Meno male, i seri critici marxisti anti-dannunziani sono più o meno mummificati. Invece Gabriele d’Annunzio è sempre più vivificato e al centro di ricerche spesso con un contenuto: il Gabriele nazionale appare come un emblema della gioia di vivere. I suoi inni alla vita, le sue invenzioni linguistiche, le sue golosità raccontano, un’altra volta, un uomo ghiotto di vita e pure di cannelloni, di frittate e di frutta di ogni genere; cioè lo stesso uomo raccontato nel recente libro di Maddalena Santeroni e Donatella Miliani, “La cuoca di D’Annunzio” (Utet Edizioni, 160 pagine,14 euro). “Suor Albina / che fa la galantina/ e fa la gelatina/ e fa la patatina/ e fa la minestrina/ e il petto d’Agatina/ tutto alla Buccarina,/ con l’arte sua divina.” Così il poeta scriveva alla sua cuoca, alla sua collaboratrice chiamata gaiamente “suor ghiottizia” o “suor intingola”. Alla fedele Albina, una vera sovrana tra le pentole e le ricette, il vate consegnava desideri gastronomici con versi e battute linguistiche, confermando così il suo gusto per il buon mangiare, “Ieri, entrando in me, quel pollo ridiventava angelo, spiegava le ali, e si metteva a cantare le tue lodi…”

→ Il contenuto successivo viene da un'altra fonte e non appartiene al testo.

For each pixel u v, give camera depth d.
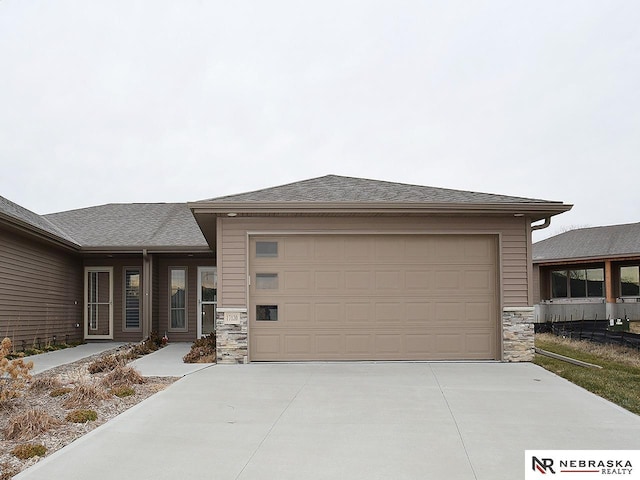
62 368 10.99
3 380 7.56
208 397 7.74
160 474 4.80
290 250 11.07
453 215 10.95
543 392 8.05
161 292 17.45
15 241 12.54
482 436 5.88
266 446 5.56
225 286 10.93
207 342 13.72
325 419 6.57
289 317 10.98
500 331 10.95
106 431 6.06
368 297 11.00
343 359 10.92
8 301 12.17
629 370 10.34
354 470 4.89
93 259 17.34
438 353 10.95
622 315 22.69
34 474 4.78
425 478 4.70
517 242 11.07
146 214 20.02
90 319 17.28
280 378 9.16
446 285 11.05
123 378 8.61
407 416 6.70
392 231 10.96
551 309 22.20
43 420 6.07
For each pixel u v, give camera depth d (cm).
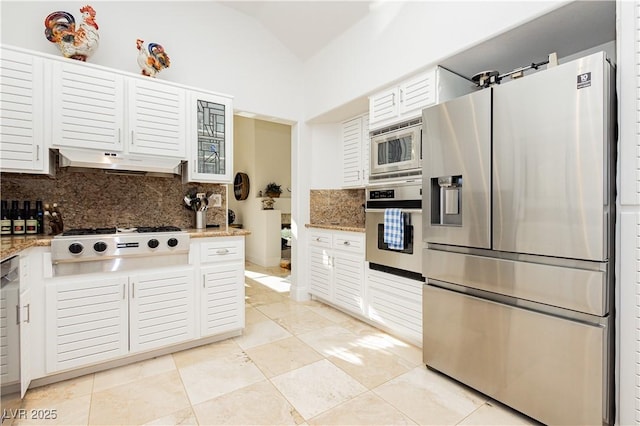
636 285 130
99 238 194
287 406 166
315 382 189
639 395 128
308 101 353
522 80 154
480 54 206
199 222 274
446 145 189
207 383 187
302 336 257
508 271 161
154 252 211
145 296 210
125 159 223
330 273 321
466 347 180
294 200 366
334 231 315
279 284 433
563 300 142
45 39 225
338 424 153
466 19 197
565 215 141
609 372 134
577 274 138
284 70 346
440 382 190
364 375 197
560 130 142
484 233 170
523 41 191
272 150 624
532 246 152
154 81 236
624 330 133
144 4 263
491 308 168
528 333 153
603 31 180
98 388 182
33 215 213
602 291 131
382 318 260
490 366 168
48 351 180
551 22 171
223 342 245
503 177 162
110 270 200
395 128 255
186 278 226
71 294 187
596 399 132
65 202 230
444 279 193
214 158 266
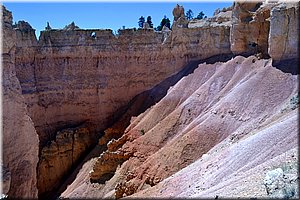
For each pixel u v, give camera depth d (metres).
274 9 41.62
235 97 43.06
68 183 51.69
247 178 20.36
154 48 63.06
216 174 26.14
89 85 62.34
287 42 41.16
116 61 63.72
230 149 29.80
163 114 54.00
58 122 60.28
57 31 61.75
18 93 22.23
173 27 62.81
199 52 60.44
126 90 63.66
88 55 62.72
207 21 65.69
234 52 52.97
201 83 54.47
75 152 57.06
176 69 62.06
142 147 47.81
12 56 22.70
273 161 20.94
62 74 61.34
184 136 42.69
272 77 40.94
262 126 33.56
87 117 62.00
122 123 58.78
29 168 21.62
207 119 43.41
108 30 63.50
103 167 47.19
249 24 50.09
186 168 33.97
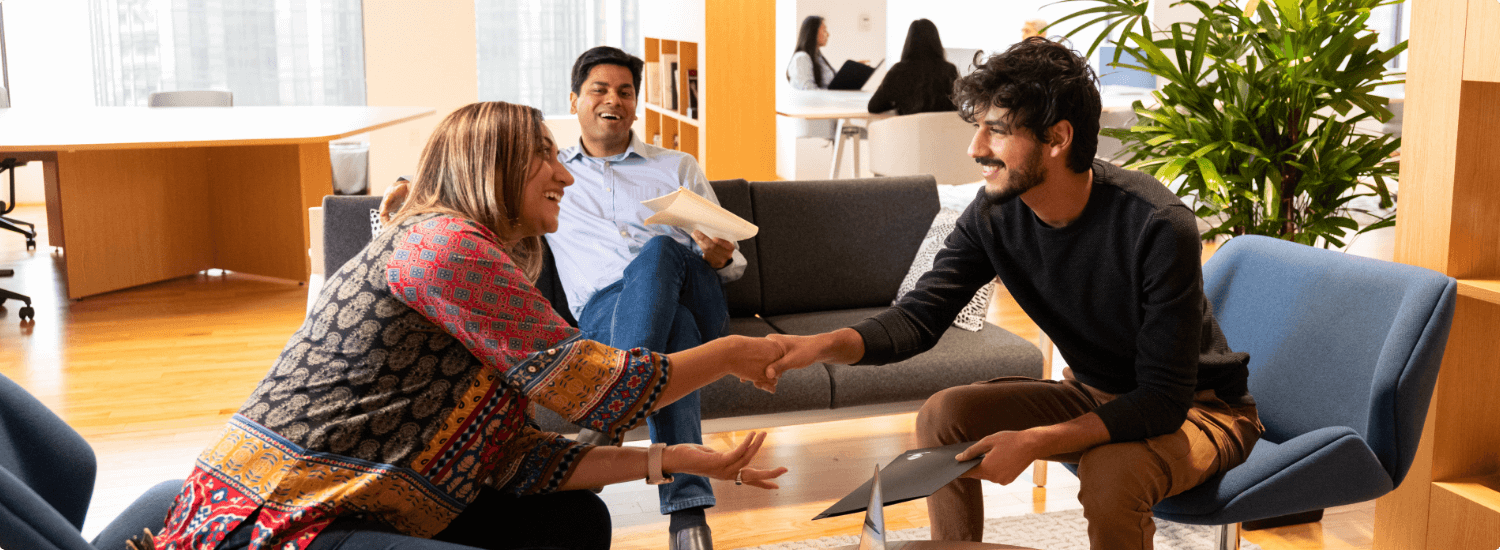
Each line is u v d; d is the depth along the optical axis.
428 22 8.34
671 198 2.12
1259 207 2.77
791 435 3.22
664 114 6.22
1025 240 1.84
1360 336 1.83
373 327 1.36
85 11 8.15
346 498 1.32
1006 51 1.67
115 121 5.51
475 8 8.84
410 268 1.35
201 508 1.31
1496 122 2.03
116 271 5.18
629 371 1.43
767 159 5.05
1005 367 2.72
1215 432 1.75
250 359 4.07
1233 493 1.72
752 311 3.09
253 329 4.53
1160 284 1.66
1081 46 7.95
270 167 5.40
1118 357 1.89
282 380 1.36
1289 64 2.59
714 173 5.01
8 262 5.78
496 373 1.42
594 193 2.83
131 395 3.61
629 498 2.75
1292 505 1.71
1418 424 1.73
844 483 2.84
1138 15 2.69
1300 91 2.60
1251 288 2.08
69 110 6.25
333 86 8.69
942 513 1.94
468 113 1.49
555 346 1.40
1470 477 2.18
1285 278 2.01
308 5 8.55
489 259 1.37
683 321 2.47
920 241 3.23
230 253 5.59
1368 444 1.75
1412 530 2.21
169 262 5.42
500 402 1.43
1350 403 1.82
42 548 1.11
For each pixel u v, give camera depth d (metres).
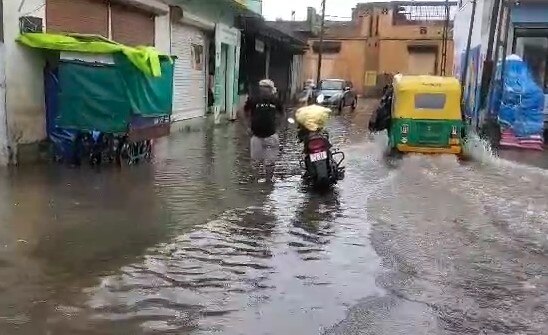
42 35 10.80
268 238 6.98
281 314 4.86
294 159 13.27
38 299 5.02
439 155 14.52
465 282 5.68
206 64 21.86
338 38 48.69
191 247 6.54
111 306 4.93
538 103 16.55
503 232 7.45
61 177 10.08
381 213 8.32
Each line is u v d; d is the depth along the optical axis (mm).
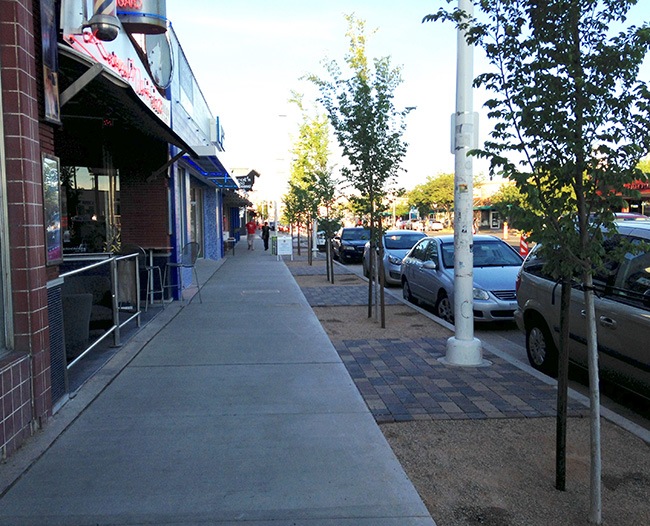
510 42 3607
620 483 3943
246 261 24547
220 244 27062
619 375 5508
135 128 10047
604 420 5105
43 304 4699
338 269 20656
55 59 5008
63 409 5148
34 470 3992
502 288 9625
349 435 4648
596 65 3414
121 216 11523
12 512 3449
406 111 9727
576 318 6094
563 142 3420
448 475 4051
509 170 3553
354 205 10102
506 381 6238
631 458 4332
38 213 4598
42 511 3461
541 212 3512
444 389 5945
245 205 51531
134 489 3736
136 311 8875
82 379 6062
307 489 3752
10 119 4266
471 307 6980
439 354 7477
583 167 3434
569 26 3416
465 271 6926
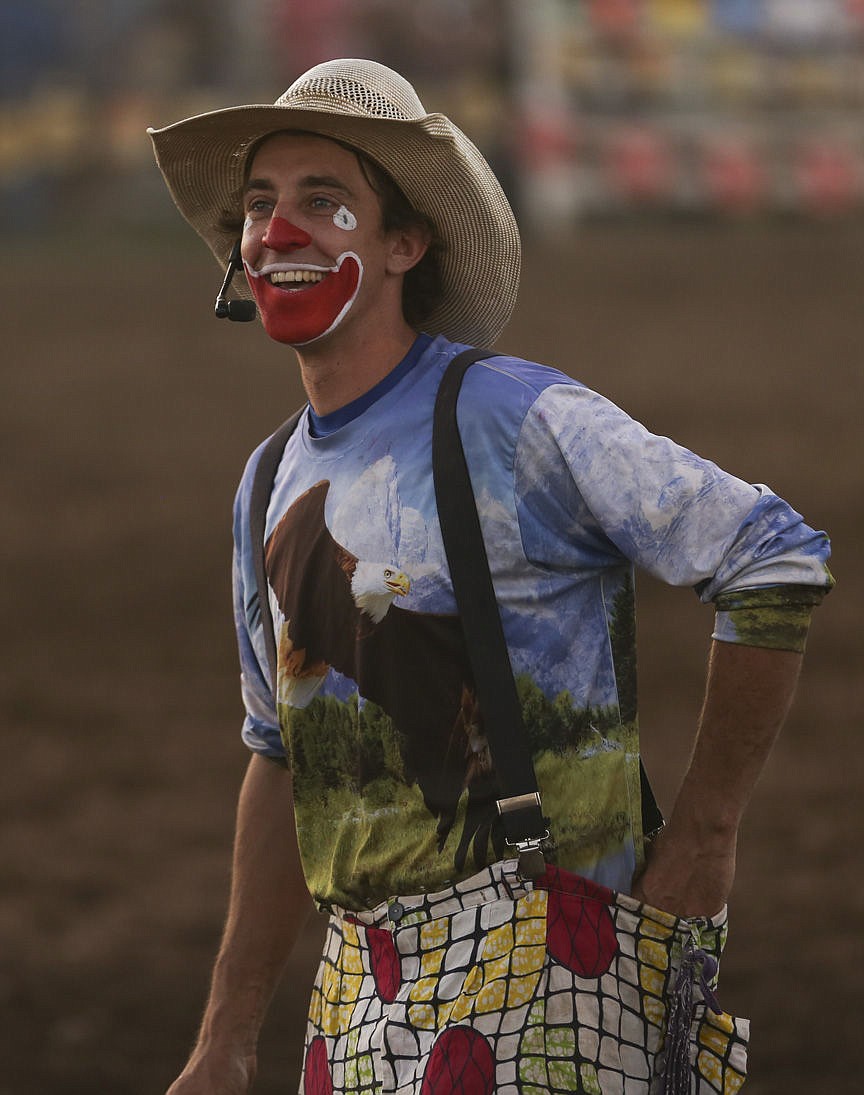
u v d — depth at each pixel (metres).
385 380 9.12
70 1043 17.98
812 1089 15.93
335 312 9.08
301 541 9.12
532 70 109.38
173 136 9.61
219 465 50.03
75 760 28.06
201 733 29.23
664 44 109.06
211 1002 10.16
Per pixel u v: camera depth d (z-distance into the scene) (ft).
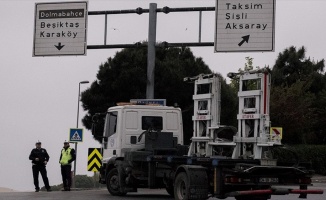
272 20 135.13
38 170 151.53
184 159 108.06
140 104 130.72
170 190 121.29
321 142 308.19
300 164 103.09
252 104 103.19
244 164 98.32
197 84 114.42
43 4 148.56
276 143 100.68
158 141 121.49
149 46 144.56
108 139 129.90
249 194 97.40
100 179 132.77
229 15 137.08
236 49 136.26
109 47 146.20
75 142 182.09
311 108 296.51
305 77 332.39
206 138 110.63
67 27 147.33
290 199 124.06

C’è aria fresca intorno alla storia dannunziana. Un’aria respirata grazie alla seconda edizione di “D’Annunzio e i giardini di Pan” che, dal 10 maggio sino al 31 ottobre, a Gardone di Riviera, mette in mostra cimeli del poeta, installazioni a lui dedicate, e promuove una serie di conferenze. In questa occasione, prima di tutto, c’è un atto di omaggio al poeta creatore di mode, al creatore dell’estetismo italiano, alla passione dannunziana per l’Oriente.
Ma che cos’è la voglia dannunziana di accostare l’Occidente all’Oriente? O la sua ricerca estetica con la quale accostava antichi elefanti di porcellana cinese a tele cinquecentesche? La risposta in poche parole: eclettismo dannunziano o anche sperimentalismo novecentesco. Negli occhi dei visitatori del Vittoriale rimane impressa la stanza con i budda mescolati con le statue di santi cristiani. D’Annunzio spiegava che la sua missione era proprio quella di incontrare, avvicinare, provare a tener insieme cose o idee differenti, “Quanto mi piace che la natura abbia privilegiato me per adunare mescolare trasmettere sublimare in un attimo le più remote e diverse e prodighe peregrine ed esquisite essenze dello spirito.”
Se gli studenti continuano a immergersi nella lettura delle poesie dannunziane; se ai diciottenni, che vanno a discutere D’Annunzio agli esami di Stato, piace “La pioggia nel pineto” con l’atmosfera panica della famosa lirica, tutto ciò vuole dire che D’Annunzio sa conquistare le nuove generazioni proprio mediante l’esperienza artistica intensa come gioia per la vita e golosità per le umane sensazioni.